**About this task**
All of the data should be output character for character, except the pictures.

**Available data**
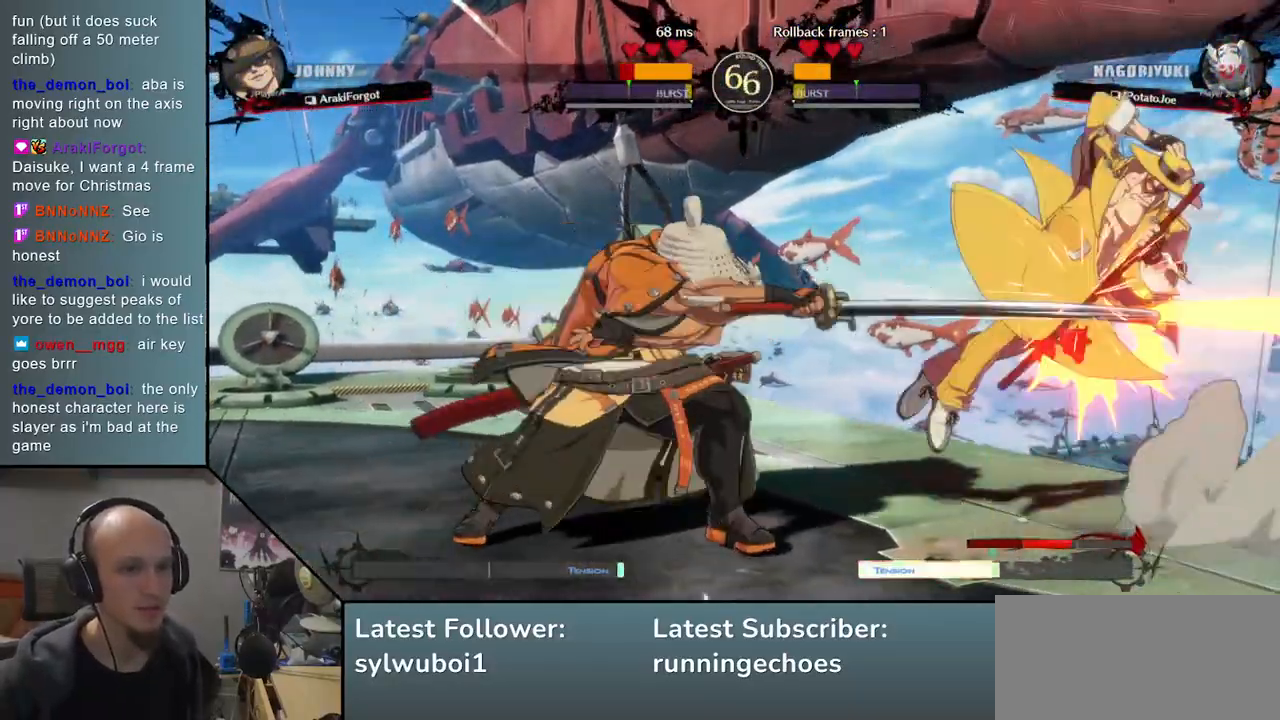
{"buttons": [], "events": [[217, "SQUARE", "down"], [300, "SQUARE", "up"]]}
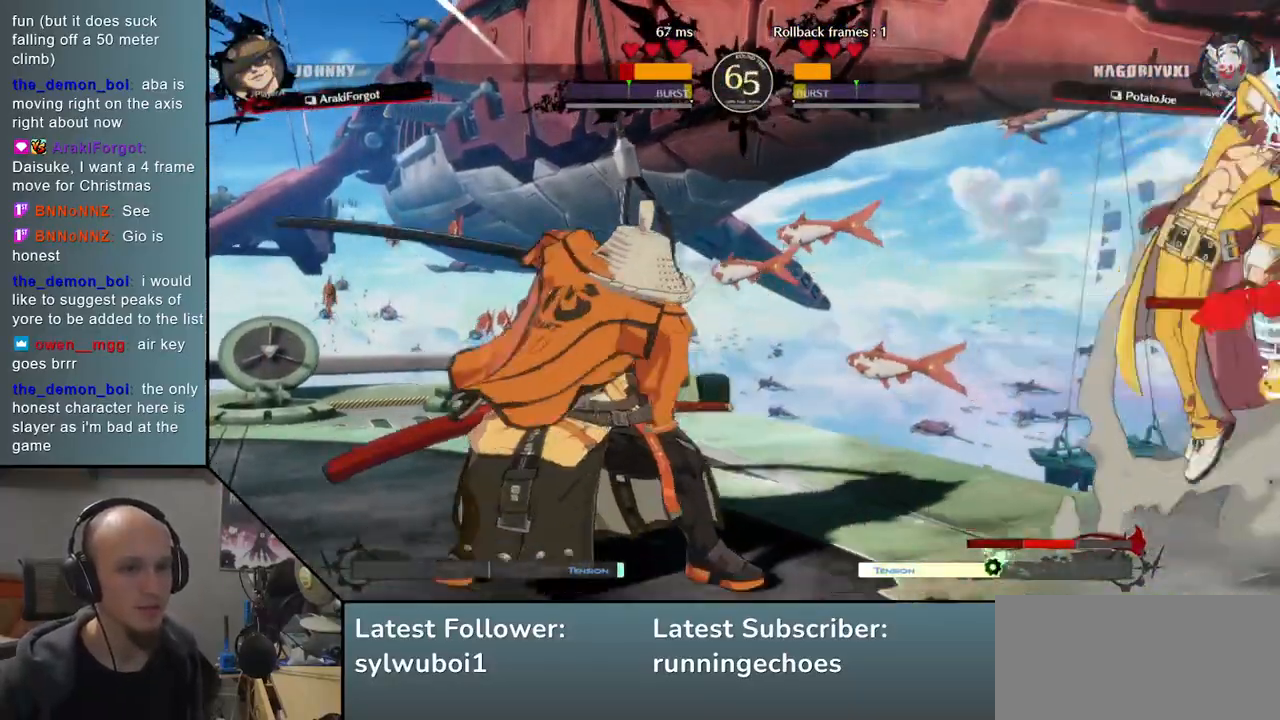
{"buttons": [], "events": []}
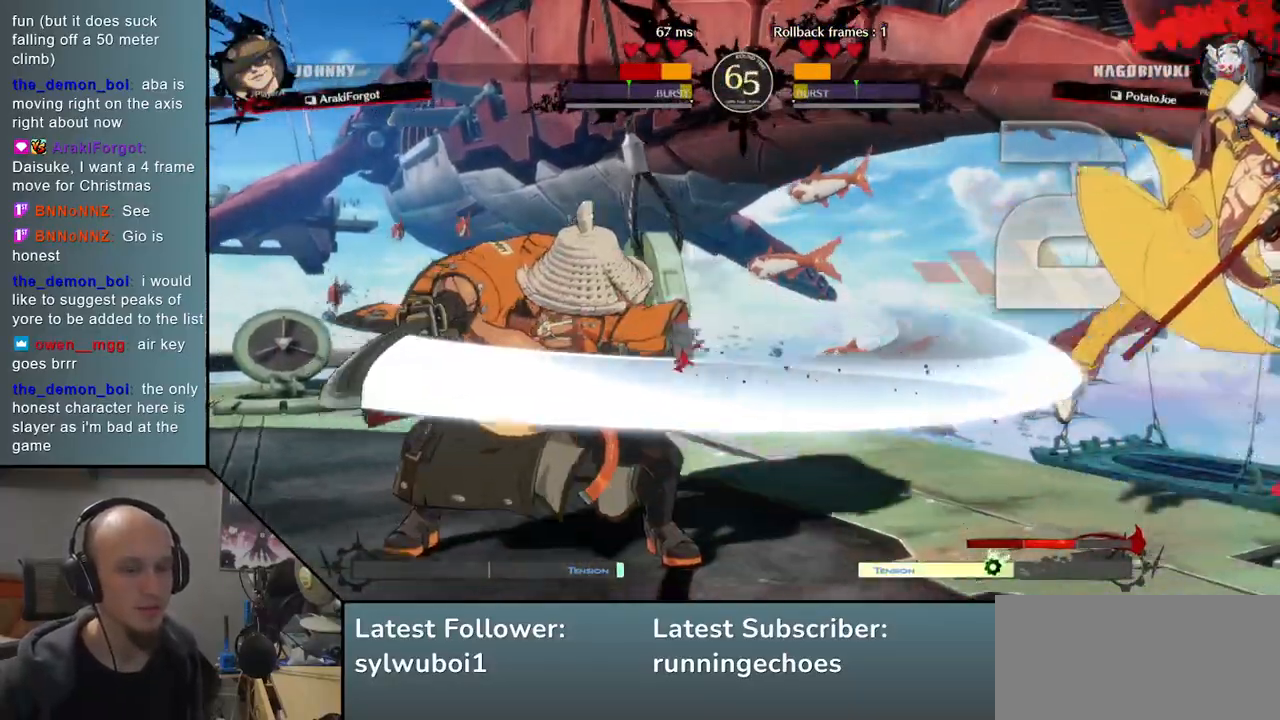
{"buttons": ["L2"], "events": [[433, "L2", "down"]]}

**Solution below**
{"buttons": [], "events": [[217, "SQUARE", "down"], [300, "SQUARE", "up"]]}
{"buttons": [], "events": []}
{"buttons": ["L2"], "events": [[433, "L2", "down"]]}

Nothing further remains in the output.